Like Ilian, I've done MSAA Deferred Shading. Just want to highlight a few things mentioned above that might not be crystal clear for you that helps with implementing Deferred techniques with MSAA.
You can allocate MS (multisample) render targets and MSAA rasterize to them with no problems. Definitely, do it!
- For the subsequent steps, you can do MS -> MS rendering by running the frag shader per-sample -- works, but can be expensive.

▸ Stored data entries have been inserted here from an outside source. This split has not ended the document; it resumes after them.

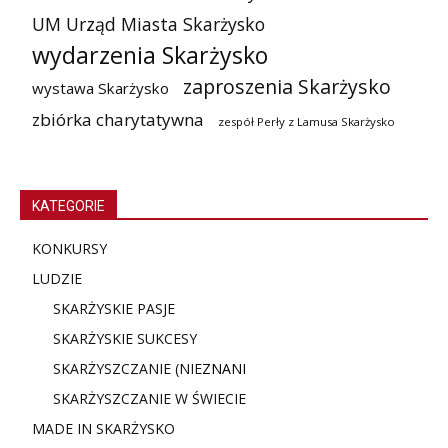
UM Urząd Miasta Skarżysko
wydarzenia Skarżysko
zaproszenia Skarżysko
wystawa Skarżysko
zbiórka charytatywna
zespół Perły z Lamusa Skarżysko
KATEGORIE
KONKURSY
LUDZIE
SKARŻYSKIE PASJE
SKARŻYSKIE SUKCESY
SKARŻYSZCZANIE (NIE
ZNANI
SKARŻYSZCZANIE W ŚWIECIE
MADE IN SKARŻYSKO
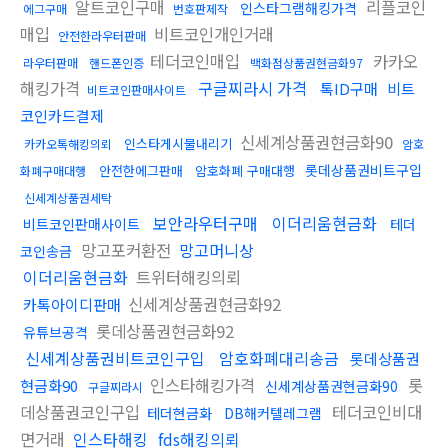
알트코인구매
리플코인
인스타그램해킹가격
에그구매
번호판제작
매입
비트코인개인거래
안전한라우터판매
테더코인매입
카카오
라우터판매
핸드폰인증
백화점상품권현금화97
해킹가격
구글찌라시 가격
톡ID구매
비트
비트코인판매사이트
코인카드결제
신세계상품권현금화90
인스타게시물내리기
카카오톡해킹의뢰
암호
롯데상품권비트구입
안전한에그판매
암호화폐 구매대행
화폐구매대행
신세계상품권세탁
보안라우터구매
이더리움현금화
비트코인판매사이트
테더
망고포커환전
망고머니상
코인송금
이더리움현금화
트위터해킹의뢰
신세계상품권현금화92
카톡아이디판매
롯데상품권현금화92
유튜브공격
신세계상품권비트코인구입
암호화폐대리송금
롯데상품권
인스타해킹가격
롯
현금화90
신세계상품권현금화90
구글찌라시
데상품권코인구입
테더코인비대
테더현금화
DB해커텔레그램
면거래
인스타해킹
fds해킹의뢰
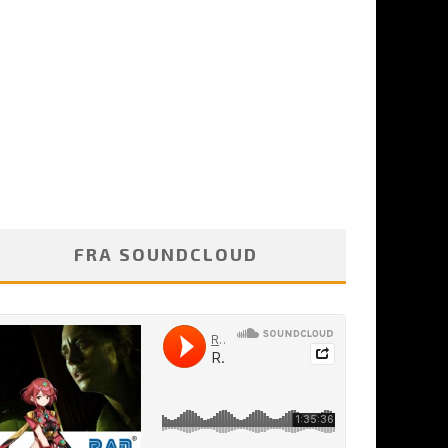
FRA SOUNDCLOUD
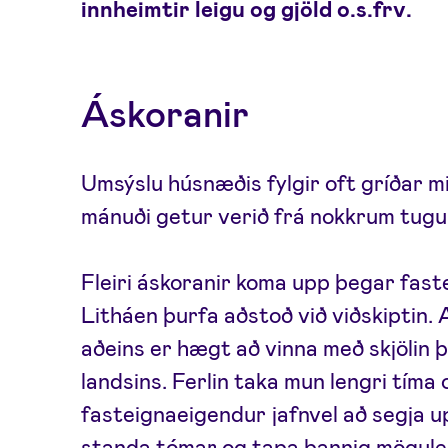
innheimtir leigu og gjöld o.s.frv.
Áskoranir
Umsýslu húsnæðis fylgir oft gríðar mik
mánuði getur verið frá nokkrum tugu
Fleiri áskoranir koma upp þegar fas
Litháen þurfa aðstoð við viðskiptin. A
aðeins er hægt að vinna með skjölin þ
landsins. Ferlin taka mun lengri tíma
fasteignaeigendur jafnvel að segja up
standa tómar og tapa þannig mögulei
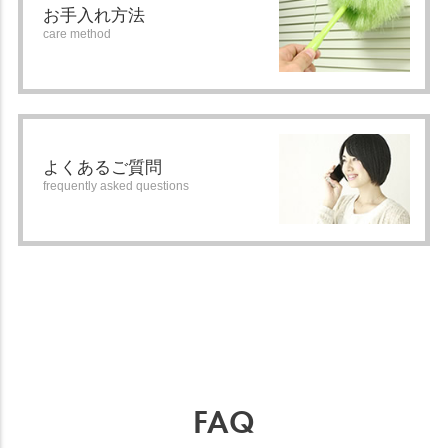
お手入れ方法
care method
よくあるご質問
frequently asked questions
FAQ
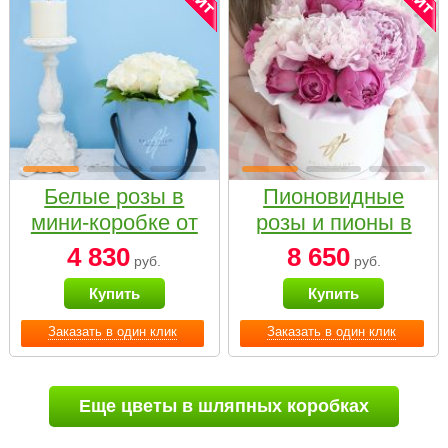
Белые розы в
Пионовидные
мини-коробке от
розы и пионы в
Bella Fiori
белой коробке
4 830
8 650
руб.
руб.
Small
Купить
Купить
Заказать в один клик
Заказать в один клик
Еще цветы в шляпных коробках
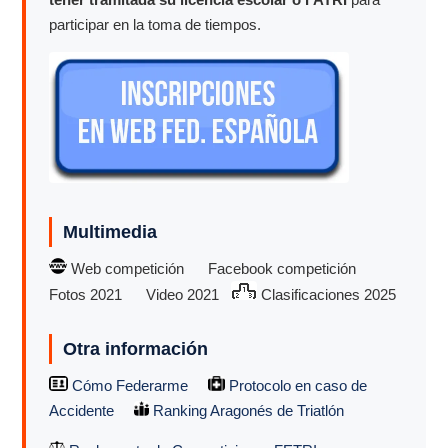
participar en la toma de tiempos.
Multimedia
Web competición
Facebook competición
Fotos 2021
Video 2021
Clasificaciones 2025
Otra información
Cómo Federarme
Protocolo en caso de
Accidente
Ranking Aragonés de Triatlón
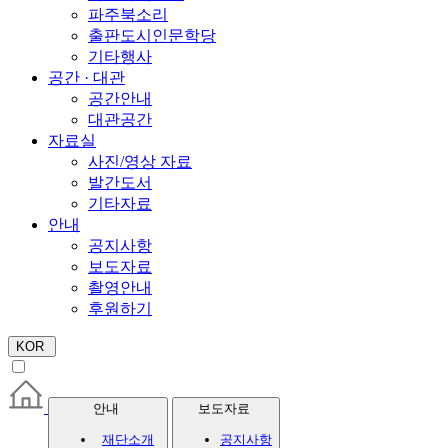
파주북소리
출판도시인문학당
기타행사
공간 · 대관
공간안내
대관공간
자료실
사진/영상 자료
발간도서
기타자료
안내
공지사항
보도자료
촬영안내
후원하기
KOR
안내
보도자료
재단소개
공지사항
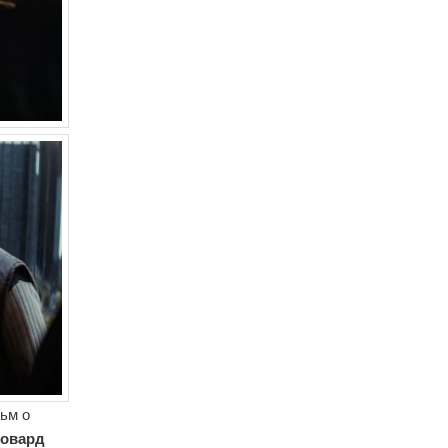
ьм о
Ховард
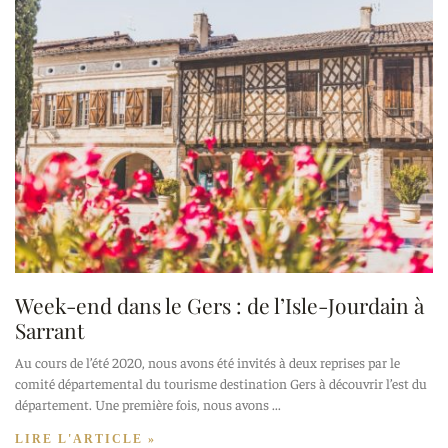
Week-end dans le Gers : de l’Isle-Jourdain à
Sarrant
Au cours de l’été 2020, nous avons été invités à deux reprises par le
comité départemental du tourisme destination Gers à découvrir l’est du
département. Une première fois, nous avons
LIRE L'ARTICLE »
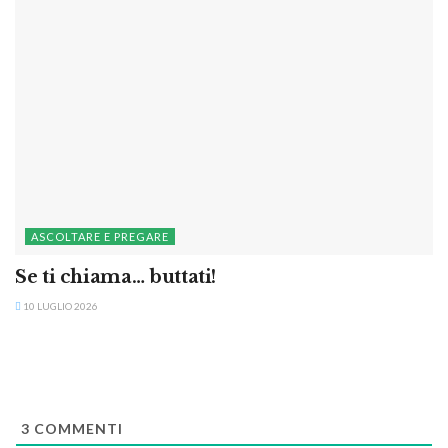
ASCOLTARE E PREGARE
Se ti chiama… buttati!
10 LUGLIO 2026
3
COMMENTI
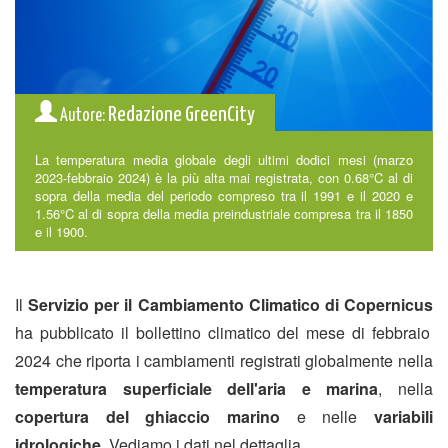
Redazione GreenCity
Autore:
La temperatura media globale degli ultimi dodici mesi (marzo
2023-febbraio 2024) è la più alta mai registrata, con 0.68°C al di
sopra della media del periodo compreso tra il 1991 e il 2020 e
1.56°C al di sopra della media preindustriale compresa tra il 1850
e il 1900.
Il
Servizio per il Cambiamento Climatico di Copernicus
ha pubblicato il bollettino climatico del mese di febbraio
2024 che riporta i cambiamenti registrati globalmente nella
temperatura superficiale dell'aria e marina
, nella
copertura del ghiaccio marino
e nelle
variabili
idrologiche
. Vediamo i dati nel dettaglia.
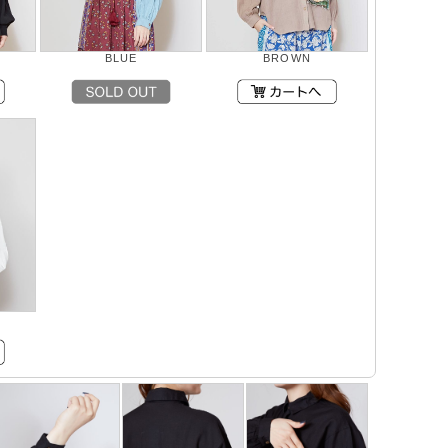
BLUE
BROWN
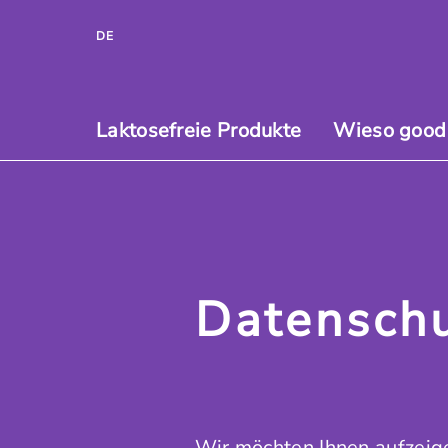
DE
Laktosefreie Produkte
Wieso good
Datenschu
Wir möchten Ihnen aufzeig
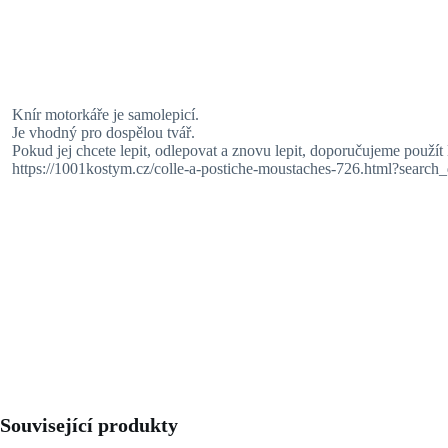
Knír motorkáře je samolepicí.
Je vhodný pro dospělou tvář.
Pokud jej chcete lepit, odlepovat a znovu lepit, doporučujeme použít 
https://1001kostym.cz/colle-a-postiche-moustaches-726.html?search
Související produkty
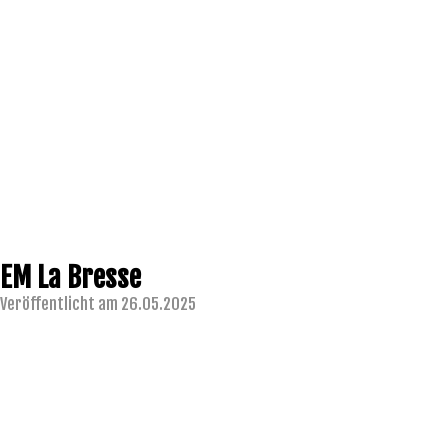
EM La Bresse
Veröffentlicht am 26.05.2025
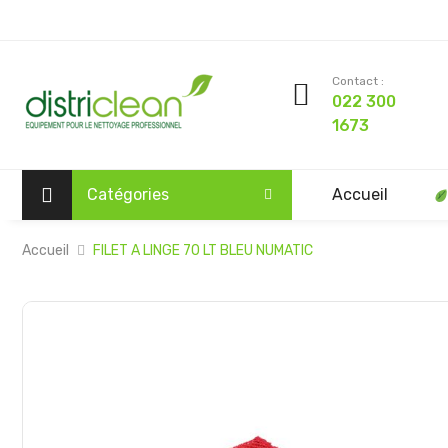
Contact :
022 300
1673
Catégories
Accueil
Accueil
FILET A LINGE 70 LT BLEU NUMATIC
Passer
à
la
fin
de
la
galerie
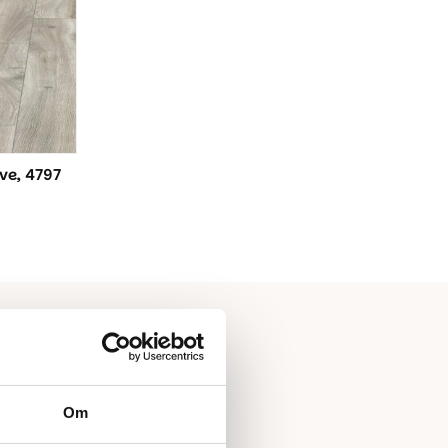
e, 4797
Om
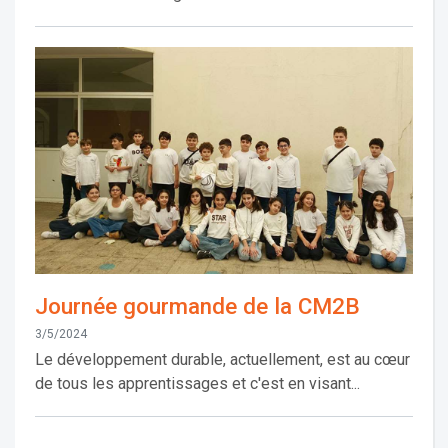
Journée gourmande de la CM2B
3/5/2024
Le développement durable, actuellement, est au cœur
de tous les apprentissages et c'est en visant...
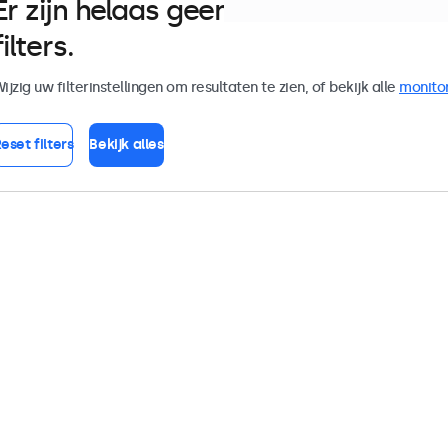
Er zijn helaas geen monitoren die
filters.
ijzig uw filterinstellingen om resultaten te zien, of bekijk alle
monito
eset filters
Bekijk alles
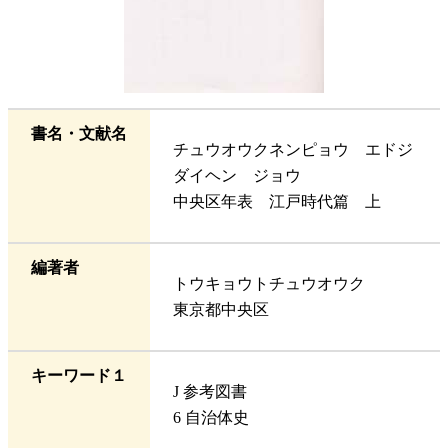
書名・文献名
チュウオウクネンピョウ エドジ
ダイヘン ジョウ
中央区年表 江戸時代篇 上
編著者
トウキョウトチュウオウク
東京都中央区
キーワード１
J 参考図書
6 自治体史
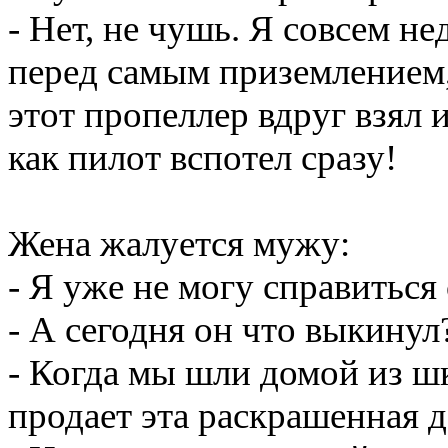
- Нет, не чушь. Я совсем не
перед самым приземлением,
этот пропеллер вдруг взял 
как пилот вспотел сразу!
Жена жалуется мужу:
- Я уже не могу справиться
- А сегодня он что выкинул
- Когда мы шли домой из шк
продает эта раскрашенная д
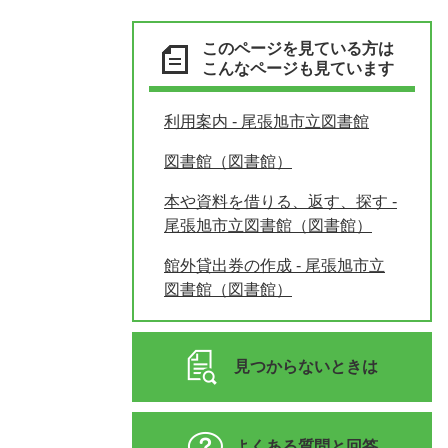
このページを見ている方は
こんなページも見ています
利用案内 - 尾張旭市立図書館
図書館（図書館）
本や資料を借りる、返す、探す -
尾張旭市立図書館（図書館）
館外貸出券の作成 - 尾張旭市立
図書館（図書館）
見つからないときは
よくある質問と回答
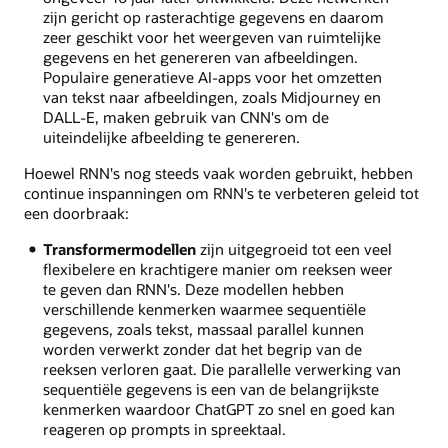
zijn gericht op rasterachtige gegevens en daarom
zeer geschikt voor het weergeven van ruimtelijke
gegevens en het genereren van afbeeldingen.
Populaire generatieve AI-apps voor het omzetten
van tekst naar afbeeldingen, zoals Midjourney en
DALL-E, maken gebruik van CNN's om de
uiteindelijke afbeelding te genereren.
Hoewel RNN's nog steeds vaak worden gebruikt, hebben
continue inspanningen om RNN's te verbeteren geleid tot
een doorbraak:
Transformermodellen
zijn uitgegroeid tot een veel
flexibelere en krachtigere manier om reeksen weer
te geven dan RNN's. Deze modellen hebben
verschillende kenmerken waarmee sequentiële
gegevens, zoals tekst, massaal parallel kunnen
worden verwerkt zonder dat het begrip van de
reeksen verloren gaat. Die parallelle verwerking van
sequentiële gegevens is een van de belangrijkste
kenmerken waardoor ChatGPT zo snel en goed kan
reageren op prompts in spreektaal.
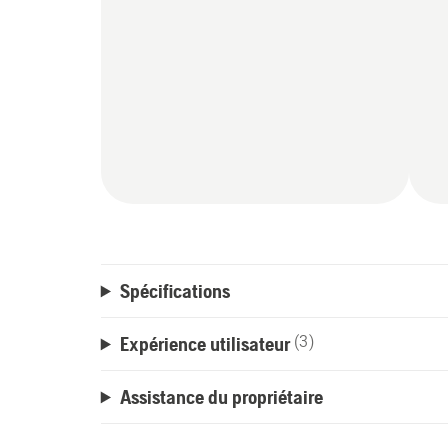
Spécifications
Expérience utilisateur
(3)
Assistance du propriétaire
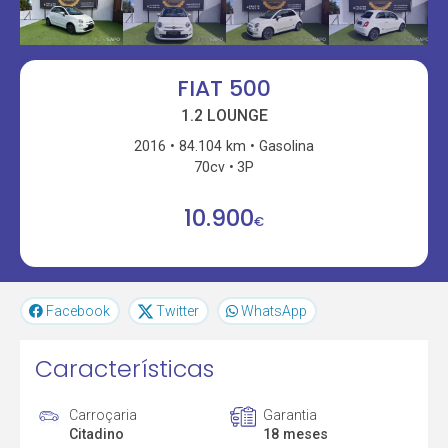
FIAT 500
1.2 LOUNGE
2016
84.104 km
Gasolina
70cv
3P
10.900
€
Facebook
Twitter
WhatsApp
Características
Carroçaria
Garantia
Citadino
18 meses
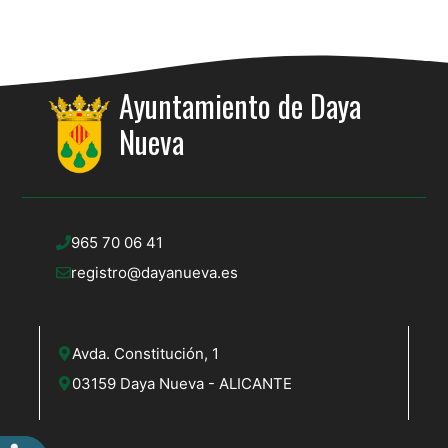
Ayuntamiento de Daya
Nueva
965 70 06 41
registro@dayanueva.es
Avda. Constitución, 1
03159 Daya Nueva - ALICANTE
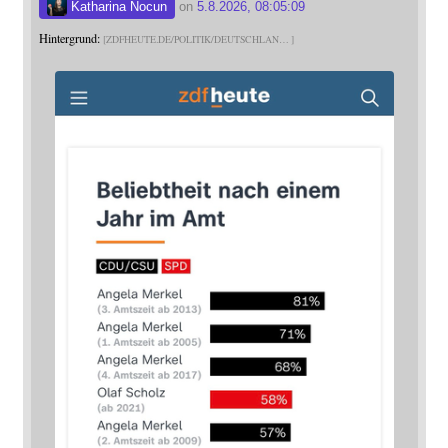
Katharina Nocun
on
5.8.2026, 08:05:09
Hintergrund:
ZDFHEUTE.DE/POLITIK/DEUTSCHLAN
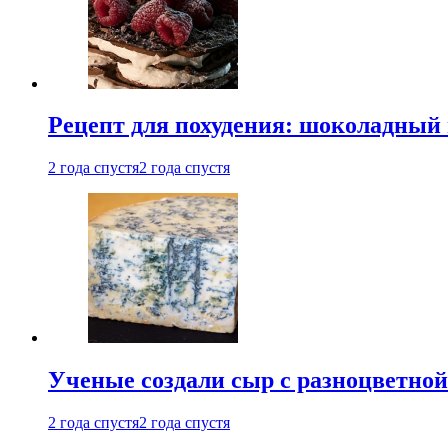
Рецепт для похудения: шоколадный 
2 года спустя
2 года спустя
Ученые создали сыр с разноцветной
2 года спустя
2 года спустя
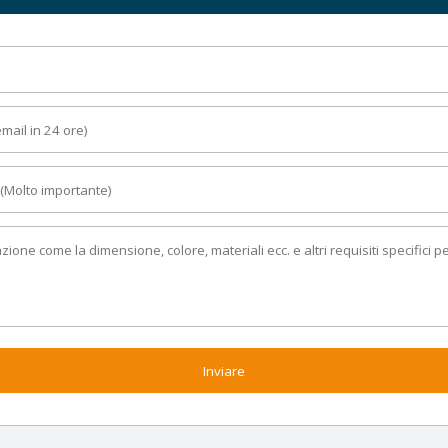
Inviare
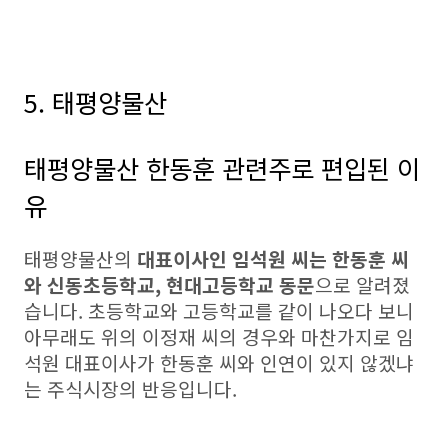
5. 태평양물산
태평양물산 한동훈 관련주로 편입된 이
유
태평양물산의
대표이사인 임석원 씨는 한동훈 씨
와 신동초등학교, 현대고등학교 동문
으로 알려졌
습니다. 초등학교와 고등학교를 같이 나오다 보니
아무래도 위의 이정재 씨의 경우와 마찬가지로 임
석원 대표이사가 한동훈 씨와 인연이 있지 않겠냐
는 주식시장의 반응입니다.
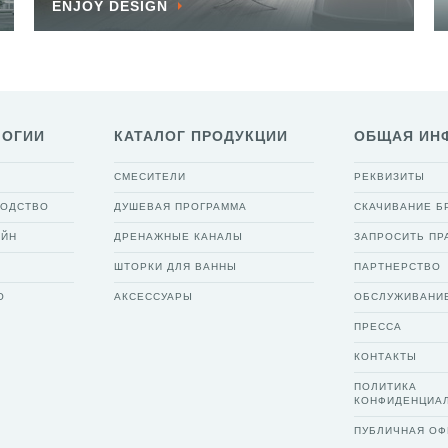
ENJOY DESIGN
ЛОГИИ
КАТАЛОГ ПРОДУКЦИИ
ОБЩАЯ ИН
СМЕСИТЕЛИ
РЕКВИЗИТЫ
ВОДСТВО
ДУШЕВАЯ ПРОГРАММА
СКАЧИВАНИЕ 
АЙН
ДРЕНАЖНЫЕ КАНАЛЫ
ЗАПРОСИТЬ ПР
ШТОРКИ ДЛЯ ВАННЫ
ПАРТНЕРСТВО
О
АКСЕССУАРЫ
ОБСЛУЖИВАНИ
ПРЕССА
КОНТАКТЫ
ПОЛИТИКА
КОНФИДЕНЦИА
ПУБЛИЧНАЯ ОФ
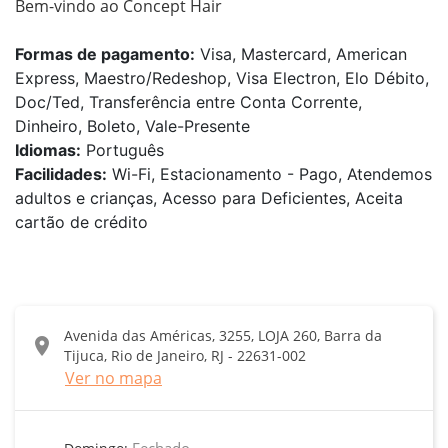
Bem-vindo ao Concept Hair 
Formas de pagamento:
Visa, Mastercard, American
Express, Maestro/Redeshop, Visa Electron, Elo Débito,
Doc/Ted, Transferência entre Conta Corrente,
Dinheiro, Boleto, Vale-Presente
Idiomas:
Português
Facilidades:
Wi-Fi, Estacionamento - Pago, Atendemos
adultos e crianças, Acesso para Deficientes, Aceita
cartão de crédito
Avenida das Américas, 3255, LOJA 260, Barra da
location_on
Tijuca, Rio de Janeiro, RJ - 22631-002
Ver no mapa
Fechado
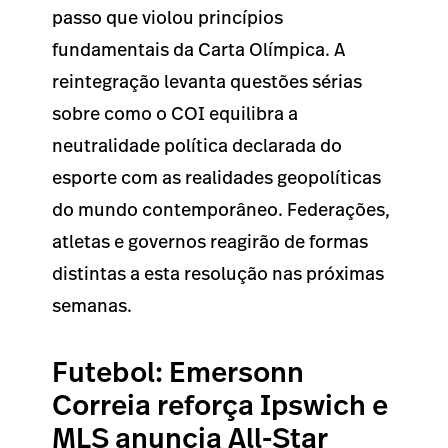
passo que violou princípios
fundamentais da Carta Olímpica. A
reintegração levanta questões sérias
sobre como o COI equilibra a
neutralidade política declarada do
esporte com as realidades geopolíticas
do mundo contemporâneo. Federações,
atletas e governos reagirão de formas
distintas a esta resolução nas próximas
semanas.
Futebol: Emersonn
Correia reforça Ipswich e
MLS anuncia All-Star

- Another easy option you can make use of is MS -> SS (SS = single sample) rendering by running the frag shader per-pixel. Have each frag shader thread read each sample from the MS buffer (via texelFetch), perform its operation on it, average the results over all samples, and then write out its downsampled per-pixel result. Saves you write bandwidth and a lot of size on the output buffer, when you can get away with it. This is easier with Deferred Shading and harder with Deferred Lighting.
- If you need to (make sure you do first!), you might be able to improve the efficiency of either of these by running a pass to classify the MS buffer and mark which pixels are "edge" pixels (i.e. which require per-sample shading) and those which aren't (which don't). Then you can process all samples in each pixel for edge-pixels, and just process the first sample for non-edge pixels. (note: there's a trick to mark edge pixels while rasterizing versus in a sep pass, but it doesn't handle intersecting triangles; note also: you might be able to do something like this in the prev step without even having sep passes by looking at your G-buffer data).
More advanced techniques mentioned by some graphics gurus take the latter step and ++ it by repacking the samples into adjacent GPU threads for greater GPU efficiency, but this isn't simple and it's very likely you'll find you don't need to go anywhere near this (or possibly the edge pixel classify optimization either).